::: Data to use :::

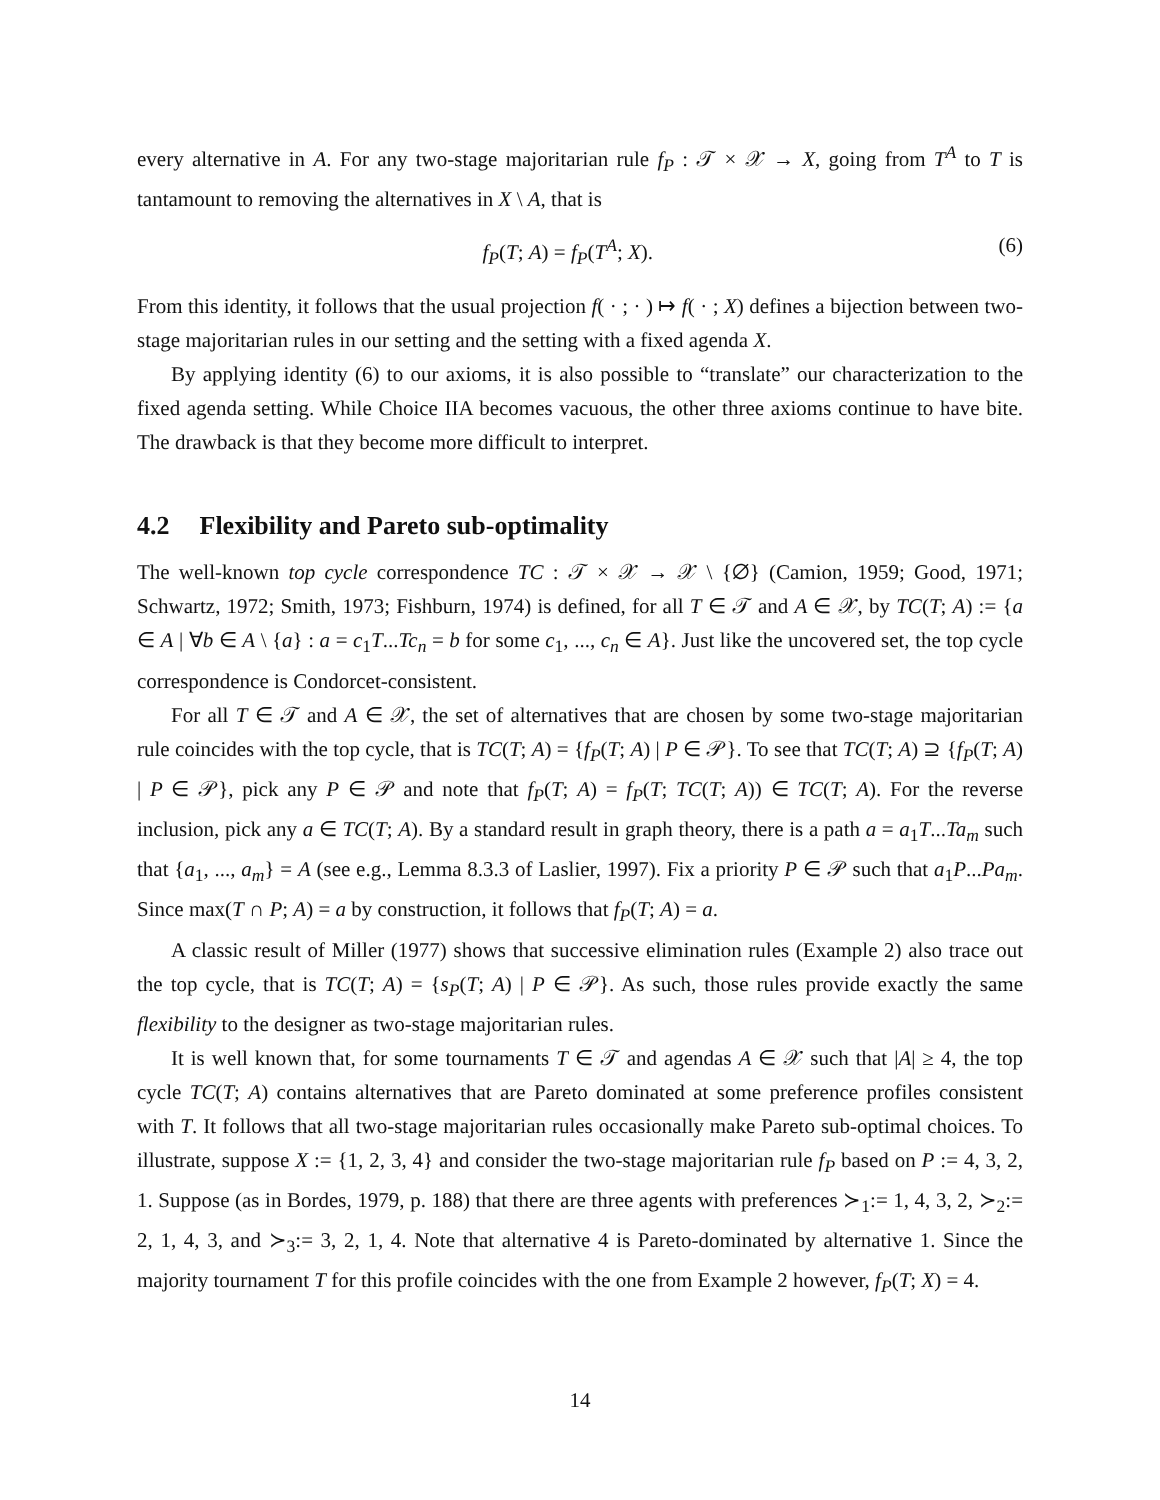every alternative in A. For any two-stage majoritarian rule f<sub>P</sub> : 𝒯 × 𝒳 → X, going from T<sup>A</sup> to T is tantamount to removing the alternatives in X \ A, that is
f<sub>P</sub>(T; A) = f<sub>P</sub>(T<sup>A</sup>; X). (6)
From this identity, it follows that the usual projection f( · ; · ) ↦ f( · ; X) defines a bijection between two-stage majoritarian rules in our setting and the setting with a fixed agenda X.
By applying identity (6) to our axioms, it is also possible to “translate” our characterization to the fixed agenda setting. While Choice IIA becomes vacuous, the other three axioms continue to have bite. The drawback is that they become more difficult to interpret.
4.2 Flexibility and Pareto sub-optimality
The well-known top cycle correspondence TC : 𝒯 × 𝒳 → 𝒳 \ {∅} (Camion, 1959; Good, 1971; Schwartz, 1972; Smith, 1973; Fishburn, 1974) is defined, for all T ∈ 𝒯 and A ∈ 𝒳, by TC(T; A) := {a ∈ A | ∀b ∈ A \ {a} : a = c<sub>1</sub>T...Tc<sub>n</sub> = b for some c<sub>1</sub>, ..., c<sub>n</sub> ∈ A}. Just like the uncovered set, the top cycle correspondence is Condorcet-consistent.
For all T ∈ 𝒯 and A ∈ 𝒳, the set of alternatives that are chosen by some two-stage majoritarian rule coincides with the top cycle, that is TC(T; A) = {f<sub>P</sub>(T; A) | P ∈ 𝒫}. To see that TC(T; A) ⊇ {f<sub>P</sub>(T; A) | P ∈ 𝒫}, pick any P ∈ 𝒫 and note that f<sub>P</sub>(T; A) = f<sub>P</sub>(T; TC(T; A)) ∈ TC(T; A). For the reverse inclusion, pick any a ∈ TC(T; A). By a standard result in graph theory, there is a path a = a<sub>1</sub>T...Ta<sub>m</sub> such that {a<sub>1</sub>, ..., a<sub>m</sub>} = A (see e.g., Lemma 8.3.3 of Laslier, 1997). Fix a priority P ∈ 𝒫 such that a<sub>1</sub>P...Pa<sub>m</sub>. Since max(T ∩ P; A) = a by construction, it follows that f<sub>P</sub>(T; A) = a.
A classic result of Miller (1977) shows that successive elimination rules (Example 2) also trace out the top cycle, that is TC(T; A) = {s<sub>P</sub>(T; A) | P ∈ 𝒫}. As such, those rules provide exactly the same flexibility to the designer as two-stage majoritarian rules.
It is well known that, for some tournaments T ∈ 𝒯 and agendas A ∈ 𝒳 such that |A| ≥ 4, the top cycle TC(T; A) contains alternatives that are Pareto dominated at some preference profiles consistent with T. It follows that all two-stage majoritarian rules occasionally make Pareto sub-optimal choices. To illustrate, suppose X := {1, 2, 3, 4} and consider the two-stage majoritarian rule f<sub>P</sub> based on P := 4, 3, 2, 1. Suppose (as in Bordes, 1979, p. 188) that there are three agents with preferences ≻<sub>1</sub>:= 1, 4, 3, 2, ≻<sub>2</sub>:= 2, 1, 4, 3, and ≻<sub>3</sub>:= 3, 2, 1, 4. Note that alternative 4 is Pareto-dominated by alternative 1. Since the majority tournament T for this profile coincides with the one from Example 2 however, f<sub>P</sub>(T; X) = 4.
14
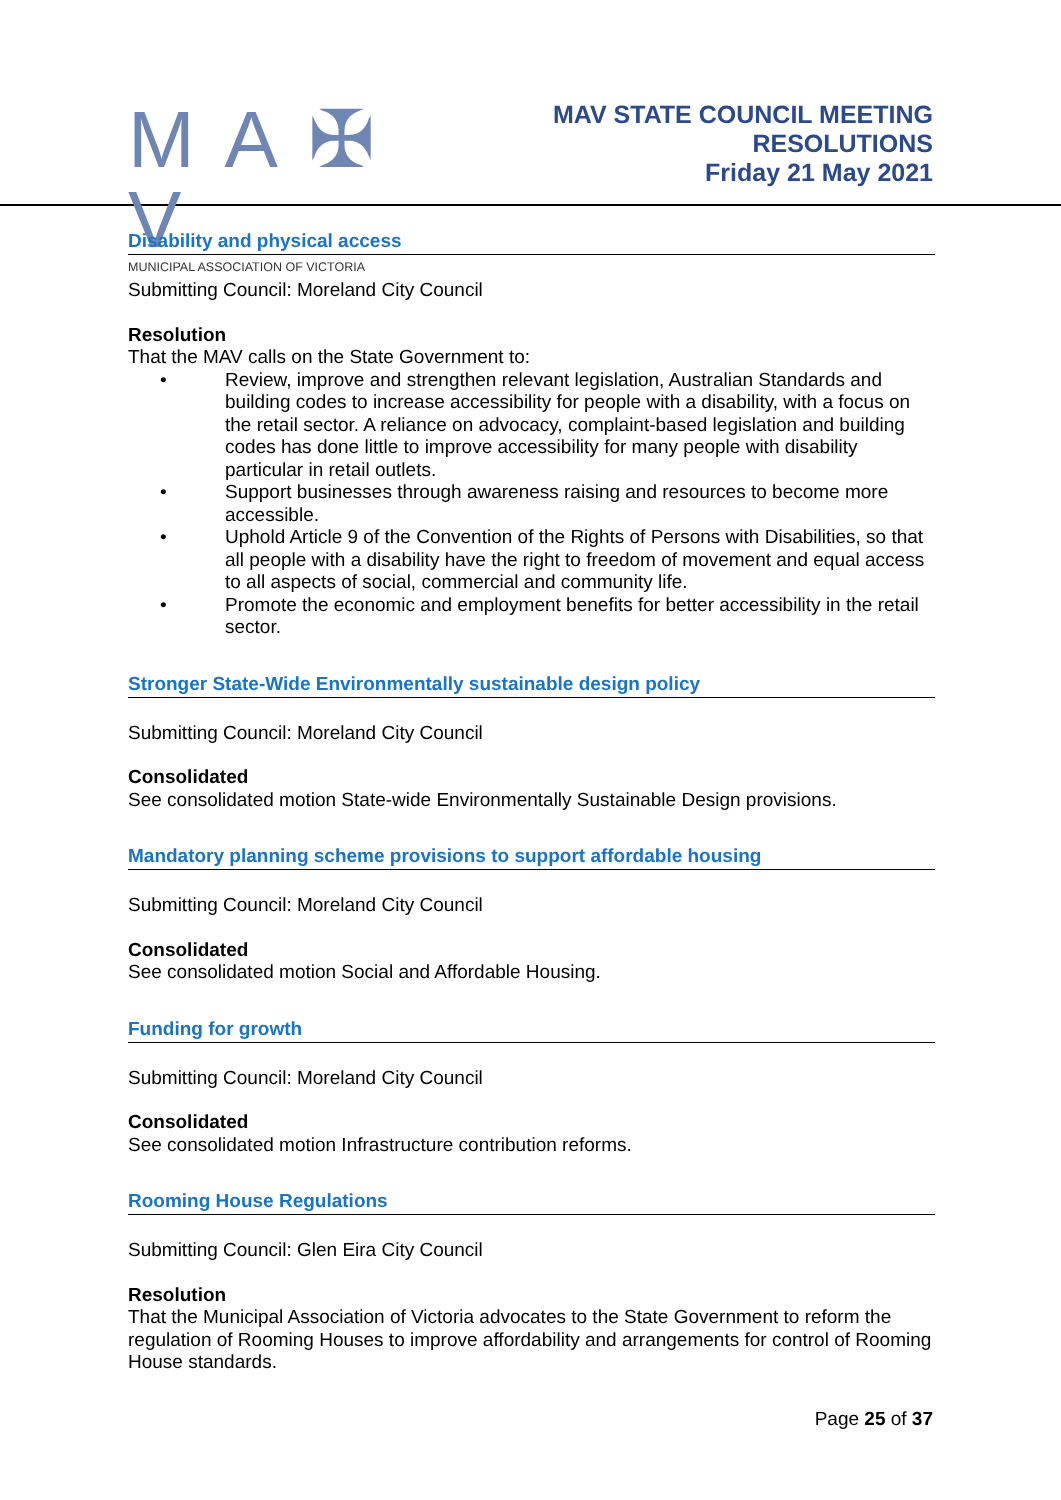M A ✠ V
MUNICIPAL ASSOCIATION OF VICTORIA
MAV STATE COUNCIL MEETING
RESOLUTIONS
Friday 21 May 2021
Disability and physical access
Submitting Council: Moreland City Council
Resolution
That the MAV calls on the State Government to:
• Review, improve and strengthen relevant legislation, Australian Standards and building codes to increase accessibility for people with a disability, with a focus on the retail sector. A reliance on advocacy, complaint-based legislation and building codes has done little to improve accessibility for many people with disability particular in retail outlets.
• Support businesses through awareness raising and resources to become more accessible.
• Uphold Article 9 of the Convention of the Rights of Persons with Disabilities, so that all people with a disability have the right to freedom of movement and equal access to all aspects of social, commercial and community life.
• Promote the economic and employment benefits for better accessibility in the retail sector.
Stronger State-Wide Environmentally sustainable design policy
Submitting Council: Moreland City Council
Consolidated
See consolidated motion State-wide Environmentally Sustainable Design provisions.
Mandatory planning scheme provisions to support affordable housing
Submitting Council: Moreland City Council
Consolidated
See consolidated motion Social and Affordable Housing.
Funding for growth
Submitting Council: Moreland City Council
Consolidated
See consolidated motion Infrastructure contribution reforms.
Rooming House Regulations
Submitting Council: Glen Eira City Council
Resolution
That the Municipal Association of Victoria advocates to the State Government to reform the regulation of Rooming Houses to improve affordability and arrangements for control of Rooming House standards.
Page 25 of 37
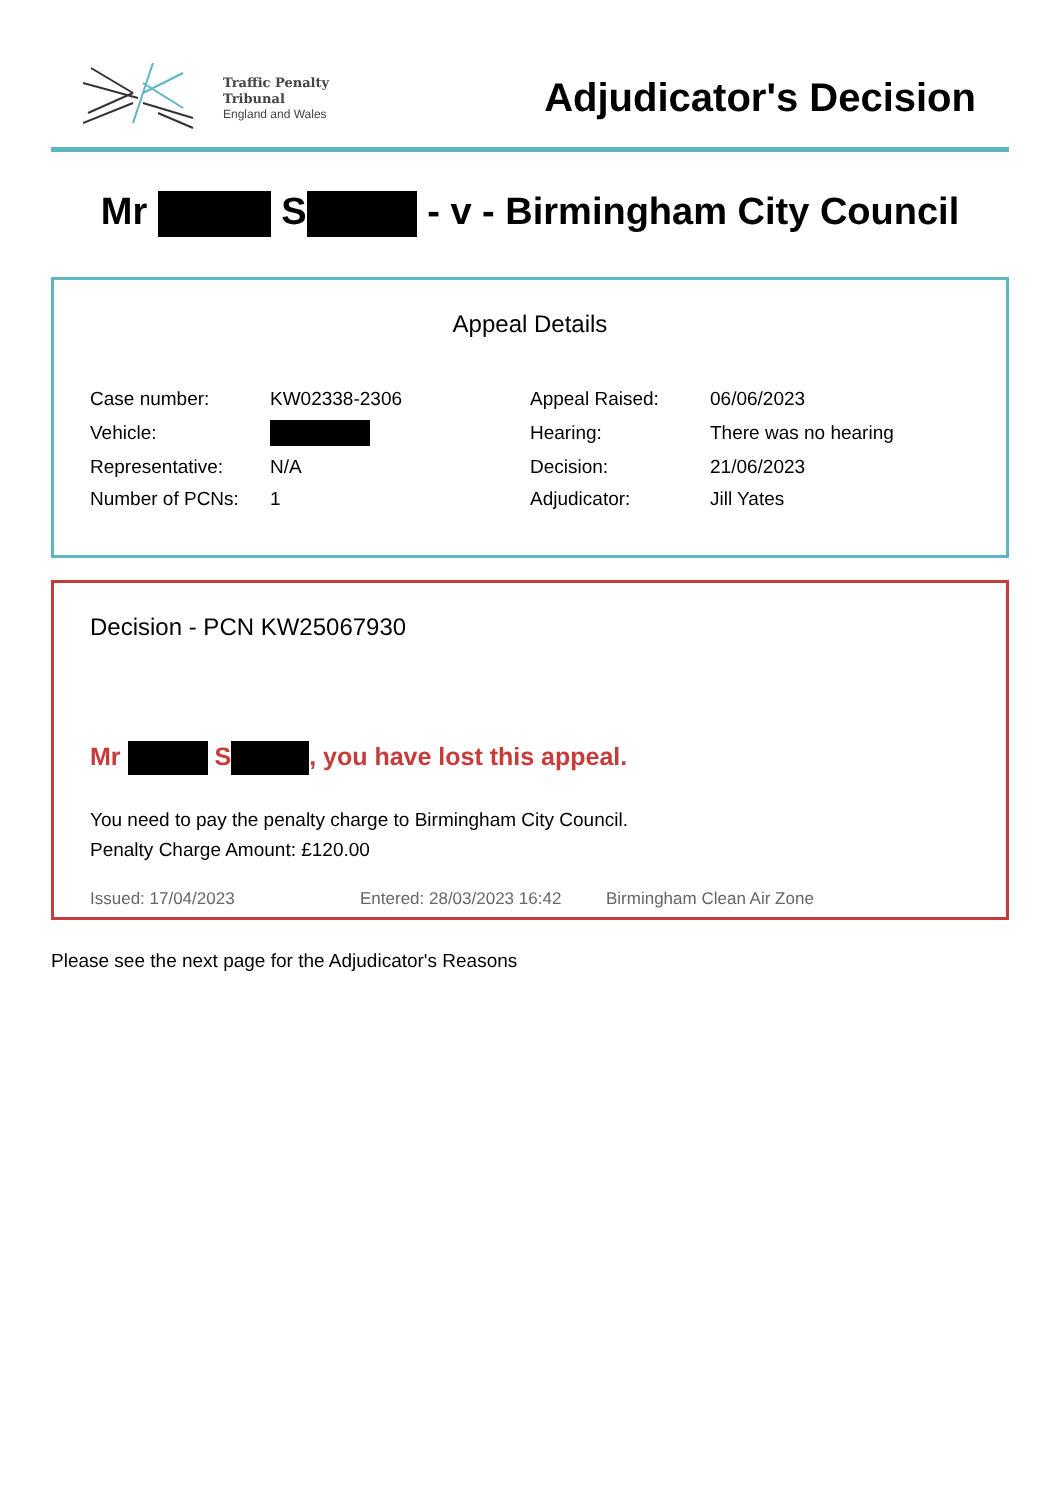Traffic Penalty
Tribunal
England and Wales
Adjudicator's Decision
Mr S - v - Birmingham City Council
Appeal Details
| Case number: | KW02338-2306 | Appeal Raised: | 06/06/2023 |
| Vehicle: | | Hearing: | There was no hearing |
| Representative: | N/A | Decision: | 21/06/2023 |
| Number of PCNs: | 1 | Adjudicator: | Jill Yates |
Decision - PCN KW25067930
Mr S , you have lost this appeal.
You need to pay the penalty charge to Birmingham City Council.
Penalty Charge Amount: £120.00
Issued: 17/04/2023 Entered: 28/03/2023 16:42 Birmingham Clean Air Zone
Please see the next page for the Adjudicator's Reasons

:::

# Exercise prompt:
What you need to produce is an exact copy of the entries above, limited to the lines from the one with "That the Municipal" up to and including the one with "Decision - PCN KW25067930", without pictures.

# Solution to the exercise:
That the Municipal Association of Victoria advocates to the State Government to reform the regulation of Rooming Houses to improve affordability and arrangements for control of Rooming House standards.
Page 25 of 37
Traffic Penalty
Tribunal
England and Wales
Adjudicator's Decision
Mr S - v - Birmingham City Council
Appeal Details
| Case number: | KW02338-2306 | Appeal Raised: | 06/06/2023 |
| Vehicle: | | Hearing: | There was no hearing |
| Representative: | N/A | Decision: | 21/06/2023 |
| Number of PCNs: | 1 | Adjudicator: | Jill Yates |
Decision - PCN KW25067930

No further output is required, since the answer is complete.